PSOE Lanzarote hat Besorgnis über die Verkehrssituation am Zugang zum Nationalpark Timanfaya geäußert, wo die Ansammlung von Fahrzeugen ein Risiko darstellte und die Guardia Civil eingreifen musste, um den Verkehr zu regeln und Vorfälle zu vermeiden.
Benjamín Perdomo, sozialistischer Berater im Cabildo und ehemaliger Leiter der Zentren für Kunst, Kultur und Tourismus, kritisierte, dass die derzeitige Regierung unter Oswaldo Betancort in den letzten zwei Jahren keine Lösung für ein wiederkehrendes Problem gefunden habe, das die Sicherheit, das Besuchererlebnis und den Erhalt eines der wertvollsten Naturgebiete gefährde.
Probleme am Zugang zum Timanfaya-Nationalpark
Perdomo erinnerte daran, dass die vorherige Regierung einen umfassenden Plan erstellt hatte, der ein Shuttle-System und Ausweichparkplätze vorsah, um Timanfaya zu schützen und den wiederkehrenden Verkehrskollaps an den Zugängen zu vermeiden. Dieser Plan, der die Erhaltung des Parks mit einem geordneten und sicheren Zugang in Einklang bringen sollte, sei durch die Untätigkeit der aktuellen Regierung zum Stillstand gekommen, die mehr an Propaganda als an Problemlösungen interessiert sei.

Datensätze:
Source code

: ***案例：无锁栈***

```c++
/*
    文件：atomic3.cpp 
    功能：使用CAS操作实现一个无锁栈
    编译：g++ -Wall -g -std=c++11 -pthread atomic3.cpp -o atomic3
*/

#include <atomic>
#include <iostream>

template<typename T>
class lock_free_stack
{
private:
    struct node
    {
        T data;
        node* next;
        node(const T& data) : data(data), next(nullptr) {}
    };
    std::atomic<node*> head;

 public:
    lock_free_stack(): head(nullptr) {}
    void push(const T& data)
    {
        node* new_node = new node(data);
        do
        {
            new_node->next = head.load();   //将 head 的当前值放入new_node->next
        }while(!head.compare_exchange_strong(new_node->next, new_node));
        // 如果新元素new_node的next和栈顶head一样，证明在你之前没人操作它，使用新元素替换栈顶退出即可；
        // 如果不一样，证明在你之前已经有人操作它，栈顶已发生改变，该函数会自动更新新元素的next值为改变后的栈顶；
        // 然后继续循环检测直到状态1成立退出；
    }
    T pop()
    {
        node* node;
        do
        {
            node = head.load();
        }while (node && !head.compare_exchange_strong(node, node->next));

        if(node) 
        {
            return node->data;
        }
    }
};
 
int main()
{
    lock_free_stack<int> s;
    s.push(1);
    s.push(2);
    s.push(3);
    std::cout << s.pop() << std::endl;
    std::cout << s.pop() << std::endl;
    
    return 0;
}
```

Aufgabe:
Gib den Text über den Stau am Timanfaya-Nationalpark von „Probleme am Zugang“ bis einschließlich „Problemlösungen interessiert sei.“ Wort für Wort wieder. Die Datensätze braucht man hier nicht.

Antwort:
Probleme am Zugang zum Timanfaya-Nationalpark
Perdomo erinnerte daran, dass die vorherige Regierung einen umfassenden Plan erstellt hatte, der ein Shuttle-System und Ausweichparkplätze vorsah, um Timanfaya zu schützen und den wiederkehrenden Verkehrskollaps an den Zugängen zu vermeiden. Dieser Plan, der die Erhaltung des Parks mit einem geordneten und sicheren Zugang in Einklang bringen sollte, sei durch die Untätigkeit der aktuellen Regierung zum Stillstand gekommen, die mehr an Propaganda als an Problemlösungen interessiert sei.